Assignment: Output nothing but the lines from the first line of the entries to the line with "прочитал в интернете", inclusive, exactly as they read.

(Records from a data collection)

····················

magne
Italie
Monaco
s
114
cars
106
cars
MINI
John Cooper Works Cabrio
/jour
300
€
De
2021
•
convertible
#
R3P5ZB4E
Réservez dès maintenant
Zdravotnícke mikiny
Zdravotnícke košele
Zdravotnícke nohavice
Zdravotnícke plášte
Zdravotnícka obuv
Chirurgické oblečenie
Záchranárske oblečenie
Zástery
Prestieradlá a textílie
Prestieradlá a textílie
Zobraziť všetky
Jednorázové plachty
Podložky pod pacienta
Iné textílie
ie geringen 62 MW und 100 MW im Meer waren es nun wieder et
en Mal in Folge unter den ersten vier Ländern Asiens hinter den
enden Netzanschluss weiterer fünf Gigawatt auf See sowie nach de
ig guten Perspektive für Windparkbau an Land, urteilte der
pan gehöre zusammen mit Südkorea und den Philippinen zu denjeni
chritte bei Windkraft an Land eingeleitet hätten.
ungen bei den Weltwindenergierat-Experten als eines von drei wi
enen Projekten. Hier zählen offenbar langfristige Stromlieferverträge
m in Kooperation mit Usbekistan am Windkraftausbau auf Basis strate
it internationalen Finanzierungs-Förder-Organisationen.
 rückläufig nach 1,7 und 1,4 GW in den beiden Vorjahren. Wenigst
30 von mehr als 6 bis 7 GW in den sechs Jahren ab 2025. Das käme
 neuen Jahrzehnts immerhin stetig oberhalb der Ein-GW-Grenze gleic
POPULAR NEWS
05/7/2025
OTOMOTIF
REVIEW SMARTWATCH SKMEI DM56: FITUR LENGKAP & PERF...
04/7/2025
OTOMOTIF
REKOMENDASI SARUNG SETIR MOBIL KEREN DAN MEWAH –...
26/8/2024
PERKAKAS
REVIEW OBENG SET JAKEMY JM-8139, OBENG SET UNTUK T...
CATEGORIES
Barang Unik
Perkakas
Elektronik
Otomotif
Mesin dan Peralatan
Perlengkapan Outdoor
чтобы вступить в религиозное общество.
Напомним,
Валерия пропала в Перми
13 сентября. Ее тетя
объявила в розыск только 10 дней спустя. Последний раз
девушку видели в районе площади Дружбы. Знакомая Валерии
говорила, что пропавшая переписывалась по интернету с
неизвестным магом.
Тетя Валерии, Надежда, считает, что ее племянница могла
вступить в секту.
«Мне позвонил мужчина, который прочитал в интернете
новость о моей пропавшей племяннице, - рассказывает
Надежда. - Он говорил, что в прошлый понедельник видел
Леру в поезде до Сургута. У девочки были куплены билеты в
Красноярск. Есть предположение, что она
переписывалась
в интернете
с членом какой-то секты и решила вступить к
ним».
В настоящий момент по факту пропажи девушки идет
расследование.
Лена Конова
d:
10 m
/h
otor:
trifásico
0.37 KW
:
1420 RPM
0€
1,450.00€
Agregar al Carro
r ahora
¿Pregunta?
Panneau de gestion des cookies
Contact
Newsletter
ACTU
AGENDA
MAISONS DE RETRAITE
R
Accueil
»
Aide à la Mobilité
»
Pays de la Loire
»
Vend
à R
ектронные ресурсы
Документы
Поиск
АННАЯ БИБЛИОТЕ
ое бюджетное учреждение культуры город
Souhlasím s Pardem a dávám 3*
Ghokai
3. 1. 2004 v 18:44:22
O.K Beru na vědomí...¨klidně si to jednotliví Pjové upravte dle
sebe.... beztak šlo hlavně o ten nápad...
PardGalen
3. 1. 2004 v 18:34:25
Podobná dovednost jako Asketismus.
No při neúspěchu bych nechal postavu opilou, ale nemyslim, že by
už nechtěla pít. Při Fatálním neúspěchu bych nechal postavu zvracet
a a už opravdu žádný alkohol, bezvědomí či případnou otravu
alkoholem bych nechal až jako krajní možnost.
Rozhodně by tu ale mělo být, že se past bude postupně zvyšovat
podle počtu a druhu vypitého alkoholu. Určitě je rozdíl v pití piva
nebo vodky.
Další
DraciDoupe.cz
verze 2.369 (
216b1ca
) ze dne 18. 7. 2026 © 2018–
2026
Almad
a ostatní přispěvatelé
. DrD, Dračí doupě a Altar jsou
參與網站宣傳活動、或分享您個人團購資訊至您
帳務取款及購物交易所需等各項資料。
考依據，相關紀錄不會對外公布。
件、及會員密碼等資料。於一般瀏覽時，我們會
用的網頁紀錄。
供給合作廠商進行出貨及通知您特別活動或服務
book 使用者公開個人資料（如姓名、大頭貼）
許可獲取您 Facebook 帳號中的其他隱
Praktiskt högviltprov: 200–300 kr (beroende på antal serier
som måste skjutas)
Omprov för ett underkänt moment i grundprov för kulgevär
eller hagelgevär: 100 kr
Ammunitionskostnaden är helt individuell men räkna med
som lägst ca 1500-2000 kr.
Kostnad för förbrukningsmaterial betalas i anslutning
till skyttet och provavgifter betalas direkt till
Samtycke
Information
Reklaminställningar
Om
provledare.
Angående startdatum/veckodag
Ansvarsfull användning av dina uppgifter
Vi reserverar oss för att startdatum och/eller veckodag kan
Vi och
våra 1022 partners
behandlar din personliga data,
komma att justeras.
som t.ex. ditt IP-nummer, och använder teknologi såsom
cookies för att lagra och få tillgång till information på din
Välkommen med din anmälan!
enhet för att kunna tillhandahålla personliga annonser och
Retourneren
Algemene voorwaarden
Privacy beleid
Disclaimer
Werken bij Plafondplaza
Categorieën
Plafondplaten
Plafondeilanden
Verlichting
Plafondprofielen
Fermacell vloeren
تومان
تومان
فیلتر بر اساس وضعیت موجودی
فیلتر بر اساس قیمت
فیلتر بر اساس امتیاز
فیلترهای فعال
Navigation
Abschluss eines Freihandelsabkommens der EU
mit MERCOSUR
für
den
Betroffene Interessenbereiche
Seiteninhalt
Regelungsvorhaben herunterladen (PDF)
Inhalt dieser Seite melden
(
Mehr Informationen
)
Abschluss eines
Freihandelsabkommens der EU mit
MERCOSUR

····················

Solution below:
magne
Italie
Monaco
s
114
cars
106
cars
MINI
John Cooper Works Cabrio
/jour
300
€
De
2021
•
convertible
#
R3P5ZB4E
Réservez dès maintenant
Zdravotnícke mikiny
Zdravotnícke košele
Zdravotnícke nohavice
Zdravotnícke plášte
Zdravotnícka obuv
Chirurgické oblečenie
Záchranárske oblečenie
Zástery
Prestieradlá a textílie
Prestieradlá a textílie
Zobraziť všetky
Jednorázové plachty
Podložky pod pacienta
Iné textílie
ie geringen 62 MW und 100 MW im Meer waren es nun wieder et
en Mal in Folge unter den ersten vier Ländern Asiens hinter den
enden Netzanschluss weiterer fünf Gigawatt auf See sowie nach de
ig guten Perspektive für Windparkbau an Land, urteilte der
pan gehöre zusammen mit Südkorea und den Philippinen zu denjeni
chritte bei Windkraft an Land eingeleitet hätten.
ungen bei den Weltwindenergierat-Experten als eines von drei wi
enen Projekten. Hier zählen offenbar langfristige Stromlieferverträge
m in Kooperation mit Usbekistan am Windkraftausbau auf Basis strate
it internationalen Finanzierungs-Förder-Organisationen.
 rückläufig nach 1,7 und 1,4 GW in den beiden Vorjahren. Wenigst
30 von mehr als 6 bis 7 GW in den sechs Jahren ab 2025. Das käme
 neuen Jahrzehnts immerhin stetig oberhalb der Ein-GW-Grenze gleic
POPULAR NEWS
05/7/2025
OTOMOTIF
REVIEW SMARTWATCH SKMEI DM56: FITUR LENGKAP & PERF...
04/7/2025
OTOMOTIF
REKOMENDASI SARUNG SETIR MOBIL KEREN DAN MEWAH –...
26/8/2024
PERKAKAS
REVIEW OBENG SET JAKEMY JM-8139, OBENG SET UNTUK T...
CATEGORIES
Barang Unik
Perkakas
Elektronik
Otomotif
Mesin dan Peralatan
Perlengkapan Outdoor
чтобы вступить в религиозное общество.
Напомним,
Валерия пропала в Перми
13 сентября. Ее тетя
объявила в розыск только 10 дней спустя. Последний раз
девушку видели в районе площади Дружбы. Знакомая Валерии
говорила, что пропавшая переписывалась по интернету с
неизвестным магом.
Тетя Валерии, Надежда, считает, что ее племянница могла
вступить в секту.
«Мне позвонил мужчина, который прочитал в интернете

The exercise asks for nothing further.